David West is 36 years old, but he’s an absolute bruiser on both ends of the court. He’s still got a lot left in the tank, and he’s probably going to get the majority of time as the reserve power forward.

In terms of that hybrid forward reserve, the team might be more willing to give James Michael McAdoo time over Looney, just because McAdoo has a larger sample size to work with.

Both guys are 6’9’’, but McAdoo is listed at 240 LBS while Looney is listed at 220 LBS. Nice depth is a very good problem for a team to have, but it means not everybody is going to be utilized to their full potential.

Of course, it’s really not clear how Looney projects as a player. Hip injuries are a serious ailment, and a lot of explosiveness could be gone compared to what he could do at the peak of his powers.
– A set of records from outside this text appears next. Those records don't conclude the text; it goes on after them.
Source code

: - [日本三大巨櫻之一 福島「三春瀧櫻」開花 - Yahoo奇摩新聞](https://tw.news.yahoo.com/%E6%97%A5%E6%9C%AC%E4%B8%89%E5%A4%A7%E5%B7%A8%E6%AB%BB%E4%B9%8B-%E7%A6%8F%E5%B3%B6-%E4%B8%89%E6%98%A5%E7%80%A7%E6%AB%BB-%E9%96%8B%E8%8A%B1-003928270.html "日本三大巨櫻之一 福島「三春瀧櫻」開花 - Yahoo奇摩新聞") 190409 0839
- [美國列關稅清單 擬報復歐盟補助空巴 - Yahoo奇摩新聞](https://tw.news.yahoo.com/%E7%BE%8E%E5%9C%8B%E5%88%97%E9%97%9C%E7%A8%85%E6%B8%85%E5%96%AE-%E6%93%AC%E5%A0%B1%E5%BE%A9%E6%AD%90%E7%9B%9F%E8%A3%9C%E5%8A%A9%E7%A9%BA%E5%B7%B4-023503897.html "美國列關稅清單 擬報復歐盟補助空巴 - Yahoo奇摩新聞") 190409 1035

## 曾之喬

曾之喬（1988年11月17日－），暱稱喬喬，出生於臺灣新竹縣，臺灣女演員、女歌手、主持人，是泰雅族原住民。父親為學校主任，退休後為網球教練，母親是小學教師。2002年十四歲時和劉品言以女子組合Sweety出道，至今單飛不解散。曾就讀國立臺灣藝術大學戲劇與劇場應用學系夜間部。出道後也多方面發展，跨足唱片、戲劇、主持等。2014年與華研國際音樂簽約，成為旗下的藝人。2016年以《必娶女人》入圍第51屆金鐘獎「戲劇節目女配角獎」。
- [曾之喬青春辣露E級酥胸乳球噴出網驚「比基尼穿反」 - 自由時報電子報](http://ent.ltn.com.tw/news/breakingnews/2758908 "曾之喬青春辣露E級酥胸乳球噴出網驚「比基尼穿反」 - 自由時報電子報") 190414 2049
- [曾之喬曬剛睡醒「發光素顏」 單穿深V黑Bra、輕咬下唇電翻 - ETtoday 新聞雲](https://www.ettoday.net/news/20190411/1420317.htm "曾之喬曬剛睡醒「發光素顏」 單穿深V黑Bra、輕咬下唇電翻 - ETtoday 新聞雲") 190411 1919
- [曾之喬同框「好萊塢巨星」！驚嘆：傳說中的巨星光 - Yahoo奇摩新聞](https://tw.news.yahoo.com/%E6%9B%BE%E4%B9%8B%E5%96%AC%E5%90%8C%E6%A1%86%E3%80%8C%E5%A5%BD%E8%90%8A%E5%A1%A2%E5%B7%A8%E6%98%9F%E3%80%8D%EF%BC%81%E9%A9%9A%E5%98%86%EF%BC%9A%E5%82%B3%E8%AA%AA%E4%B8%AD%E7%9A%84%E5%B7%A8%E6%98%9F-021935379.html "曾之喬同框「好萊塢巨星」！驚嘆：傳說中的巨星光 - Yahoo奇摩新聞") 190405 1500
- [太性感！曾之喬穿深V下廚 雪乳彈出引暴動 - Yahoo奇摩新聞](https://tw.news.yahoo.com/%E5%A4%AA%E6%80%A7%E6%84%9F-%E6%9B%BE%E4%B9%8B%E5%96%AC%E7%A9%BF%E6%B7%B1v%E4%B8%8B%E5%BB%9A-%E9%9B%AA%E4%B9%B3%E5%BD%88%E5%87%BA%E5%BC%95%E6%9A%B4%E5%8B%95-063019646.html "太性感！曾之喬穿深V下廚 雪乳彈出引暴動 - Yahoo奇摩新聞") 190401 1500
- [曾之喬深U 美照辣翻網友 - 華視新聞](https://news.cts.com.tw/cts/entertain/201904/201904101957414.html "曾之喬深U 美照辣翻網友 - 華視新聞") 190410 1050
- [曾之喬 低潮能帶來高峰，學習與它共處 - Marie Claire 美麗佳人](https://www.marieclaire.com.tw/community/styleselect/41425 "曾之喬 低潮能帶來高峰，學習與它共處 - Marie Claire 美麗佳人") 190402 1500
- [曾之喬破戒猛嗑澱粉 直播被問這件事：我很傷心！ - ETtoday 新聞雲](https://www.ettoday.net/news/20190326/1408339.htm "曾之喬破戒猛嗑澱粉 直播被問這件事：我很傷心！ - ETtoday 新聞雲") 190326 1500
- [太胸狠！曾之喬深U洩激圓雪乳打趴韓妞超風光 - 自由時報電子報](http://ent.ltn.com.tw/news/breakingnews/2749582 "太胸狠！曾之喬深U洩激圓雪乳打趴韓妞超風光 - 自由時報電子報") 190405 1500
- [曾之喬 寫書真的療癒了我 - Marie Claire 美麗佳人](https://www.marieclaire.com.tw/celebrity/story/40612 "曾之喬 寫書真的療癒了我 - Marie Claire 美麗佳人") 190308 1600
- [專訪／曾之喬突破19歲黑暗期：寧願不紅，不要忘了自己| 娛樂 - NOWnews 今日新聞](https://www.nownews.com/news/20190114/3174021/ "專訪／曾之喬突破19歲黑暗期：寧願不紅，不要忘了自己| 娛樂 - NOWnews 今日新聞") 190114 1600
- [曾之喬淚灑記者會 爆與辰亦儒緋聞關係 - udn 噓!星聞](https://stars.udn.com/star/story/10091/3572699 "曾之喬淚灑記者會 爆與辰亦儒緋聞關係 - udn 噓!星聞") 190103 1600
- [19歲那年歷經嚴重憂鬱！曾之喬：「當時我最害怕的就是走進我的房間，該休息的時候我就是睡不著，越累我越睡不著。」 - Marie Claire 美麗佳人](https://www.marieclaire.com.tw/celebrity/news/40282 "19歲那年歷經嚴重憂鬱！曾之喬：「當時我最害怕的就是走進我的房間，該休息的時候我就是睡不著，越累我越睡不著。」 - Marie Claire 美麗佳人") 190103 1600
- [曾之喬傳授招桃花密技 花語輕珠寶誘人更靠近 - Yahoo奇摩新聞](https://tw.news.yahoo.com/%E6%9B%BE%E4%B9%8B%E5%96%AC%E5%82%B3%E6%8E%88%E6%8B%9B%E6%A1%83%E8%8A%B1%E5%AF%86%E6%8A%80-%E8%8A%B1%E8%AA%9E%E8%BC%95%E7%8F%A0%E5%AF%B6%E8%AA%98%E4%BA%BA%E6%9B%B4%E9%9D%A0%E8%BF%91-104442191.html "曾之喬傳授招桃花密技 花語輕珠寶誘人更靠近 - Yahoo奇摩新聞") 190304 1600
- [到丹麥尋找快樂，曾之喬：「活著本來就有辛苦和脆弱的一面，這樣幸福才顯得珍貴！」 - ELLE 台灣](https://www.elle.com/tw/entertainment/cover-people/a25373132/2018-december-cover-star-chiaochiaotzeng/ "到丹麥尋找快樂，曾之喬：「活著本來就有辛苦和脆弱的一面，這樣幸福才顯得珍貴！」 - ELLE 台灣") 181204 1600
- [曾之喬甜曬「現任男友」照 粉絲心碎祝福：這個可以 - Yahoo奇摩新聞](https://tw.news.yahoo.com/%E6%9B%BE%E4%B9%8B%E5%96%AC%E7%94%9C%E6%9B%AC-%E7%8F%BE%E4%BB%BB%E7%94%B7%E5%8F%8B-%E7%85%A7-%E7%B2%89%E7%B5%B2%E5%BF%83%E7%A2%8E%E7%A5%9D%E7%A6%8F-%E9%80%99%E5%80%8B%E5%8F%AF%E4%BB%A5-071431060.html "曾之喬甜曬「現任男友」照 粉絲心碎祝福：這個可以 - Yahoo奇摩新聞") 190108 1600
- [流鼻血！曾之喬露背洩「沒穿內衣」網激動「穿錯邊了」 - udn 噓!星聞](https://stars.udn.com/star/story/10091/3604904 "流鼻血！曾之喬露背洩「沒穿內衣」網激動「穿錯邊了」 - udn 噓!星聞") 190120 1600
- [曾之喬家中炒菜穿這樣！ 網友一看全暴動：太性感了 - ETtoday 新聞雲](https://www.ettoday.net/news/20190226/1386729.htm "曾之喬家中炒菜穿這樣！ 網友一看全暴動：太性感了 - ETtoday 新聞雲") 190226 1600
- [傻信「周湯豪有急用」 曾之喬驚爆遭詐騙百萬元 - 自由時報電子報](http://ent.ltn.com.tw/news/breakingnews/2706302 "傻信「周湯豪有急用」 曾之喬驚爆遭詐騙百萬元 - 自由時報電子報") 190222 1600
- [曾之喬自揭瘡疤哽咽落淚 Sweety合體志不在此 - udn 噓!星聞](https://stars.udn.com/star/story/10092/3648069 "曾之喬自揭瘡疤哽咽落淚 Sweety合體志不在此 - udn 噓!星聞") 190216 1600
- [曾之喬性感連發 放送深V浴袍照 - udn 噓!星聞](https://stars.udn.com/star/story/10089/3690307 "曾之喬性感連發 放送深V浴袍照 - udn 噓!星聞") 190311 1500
He’s a fascinating prospect, though, and he has a team option for about $1.2 million for 2017-2018 that will largely be dependent on not only whether he can stay healthy, but whether he is able to elevate his performance against other young players on this roster within his sphere.

Looney is from Milwaukee, Wisconsin, and played high school ball at Alexander Hamilton High.

As a freshman, he was already getting heavily recruited by colleges in the state like Marquette and the University of Wisconsin.

As a high school senior, he played point guard and averaged a remarkable stat line of 27.9 points, 12.7 rebounds, 8.0 blocks, and 7.0 assists.

He was named both a McDonald’s All-American as well as a Parade All-American, won Wisconsin Mr. Basketball, and was named the top player in Wisconsin by both Gatorade and the AP.

Past winners of Wisconsin Mr. Basketball have included NBA players like Devin Harris and Wesley Matthews.

Unlike those two guys, however, he decided to go out of state for college, choosing to enroll at UCLA.

He suffered a hip injury before the regular season started, but went on to start all 36 games and average 11.6 points per game, 9.2 rebounds per game, 1.3 steals per game, and shoot 41.5% from 3-point range as a power forward.

He was excelling despite not having many plays called for him within the offense. A lot of it was energy and grit, but some people were projecting him as a potential lottery pick if he left school after his freshman season.

He decided to do just that, but the buzz surrounding his hip problems contributed to him falling to 30th overall in the 2015 NBA Draft, where the Warriors finally selected him.

He underwent surgery in August of 2015 to repair a torn labrum, and he was sidelined until January of 2016.

He played 5 games in the D-League before being called up to the NBA by the Warriors later in January.

In March, he suffered inflammation in his surgically repaired hip. About a month later, he had surgery on another torn labrum, but this time it was his left hip instead of his right hip that he had previously had surgery on.

The Warriors have a talent on their hands, but after multiple hip procedures on each side, there’s a lot of question marks.

The good news is that apparently he feels great after the surgery, which was originally supposed to keep him out for 4-6 months.

That left a late September return for training camp a realistic goal, and he’s now cleared for full practice, which is extremely encouraging.

Multiple procedures on a hip will certainly lower a team’s expectations, and it’s going to seem like a steal if they can get any type of meaningful production from the very adept Looney.

There was a reason he fell to 30th in the draft, but he was also projected to be a lottery pick before the injury concerns.

The Warriors gambled on him, but at that stage in the draft, you’re really looking for value above all else.

If Looney is able to make a strong recovery from the hip surgeries, he has the skill to meaningfully contribute to this team.

It might not be a very big role this season, but he can be yet another quality depth guy off the bench.

You hate to see a player not reach his potential because of injuries, and we’re wishing Looney the best of luck.